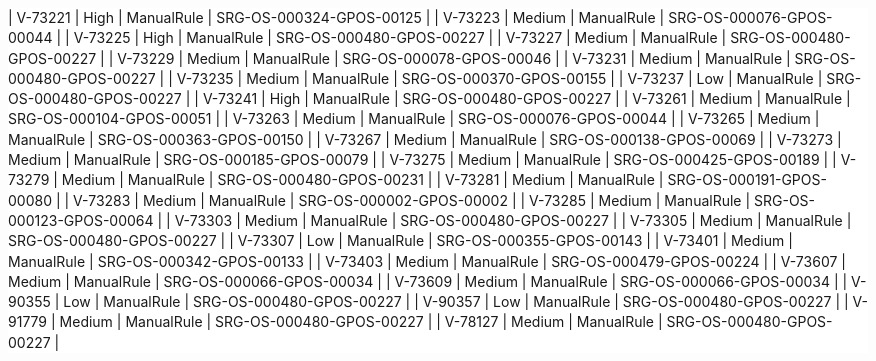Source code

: | V-73221 | High | ManualRule | SRG-OS-000324-GPOS-00125 |
| V-73223 | Medium | ManualRule | SRG-OS-000076-GPOS-00044 |
| V-73225 | High | ManualRule | SRG-OS-000480-GPOS-00227 |
| V-73227 | Medium | ManualRule | SRG-OS-000480-GPOS-00227 |
| V-73229 | Medium | ManualRule | SRG-OS-000078-GPOS-00046 |
| V-73231 | Medium | ManualRule | SRG-OS-000480-GPOS-00227 |
| V-73235 | Medium | ManualRule | SRG-OS-000370-GPOS-00155 |
| V-73237 | Low | ManualRule | SRG-OS-000480-GPOS-00227 |
| V-73241 | High | ManualRule | SRG-OS-000480-GPOS-00227 |
| V-73261 | Medium | ManualRule | SRG-OS-000104-GPOS-00051 |
| V-73263 | Medium | ManualRule | SRG-OS-000076-GPOS-00044 |
| V-73265 | Medium | ManualRule | SRG-OS-000363-GPOS-00150 |
| V-73267 | Medium | ManualRule | SRG-OS-000138-GPOS-00069 |
| V-73273 | Medium | ManualRule | SRG-OS-000185-GPOS-00079 |
| V-73275 | Medium | ManualRule | SRG-OS-000425-GPOS-00189 |
| V-73279 | Medium | ManualRule | SRG-OS-000480-GPOS-00231 |
| V-73281 | Medium | ManualRule | SRG-OS-000191-GPOS-00080 |
| V-73283 | Medium | ManualRule | SRG-OS-000002-GPOS-00002 |
| V-73285 | Medium | ManualRule | SRG-OS-000123-GPOS-00064 |
| V-73303 | Medium | ManualRule | SRG-OS-000480-GPOS-00227 |
| V-73305 | Medium | ManualRule | SRG-OS-000480-GPOS-00227 |
| V-73307 | Low | ManualRule | SRG-OS-000355-GPOS-00143 |
| V-73401 | Medium | ManualRule | SRG-OS-000342-GPOS-00133 |
| V-73403 | Medium | ManualRule | SRG-OS-000479-GPOS-00224 |
| V-73607 | Medium | ManualRule | SRG-OS-000066-GPOS-00034 |
| V-73609 | Medium | ManualRule | SRG-OS-000066-GPOS-00034 |
| V-90355 | Low | ManualRule | SRG-OS-000480-GPOS-00227 |
| V-90357 | Low | ManualRule | SRG-OS-000480-GPOS-00227 |
| V-91779 | Medium | ManualRule | SRG-OS-000480-GPOS-00227 |
| V-78127 | Medium | ManualRule | SRG-OS-000480-GPOS-00227 |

Description of the task: Check each line of the entries, and copy the ones that contain "High".

Solution to the problem:
: | V-73221 | High | ManualRule | SRG-OS-000324-GPOS-00125 |
| V-73225 | High | ManualRule | SRG-OS-000480-GPOS-00227 |
| V-73241 | High | ManualRule | SRG-OS-000480-GPOS-00227 |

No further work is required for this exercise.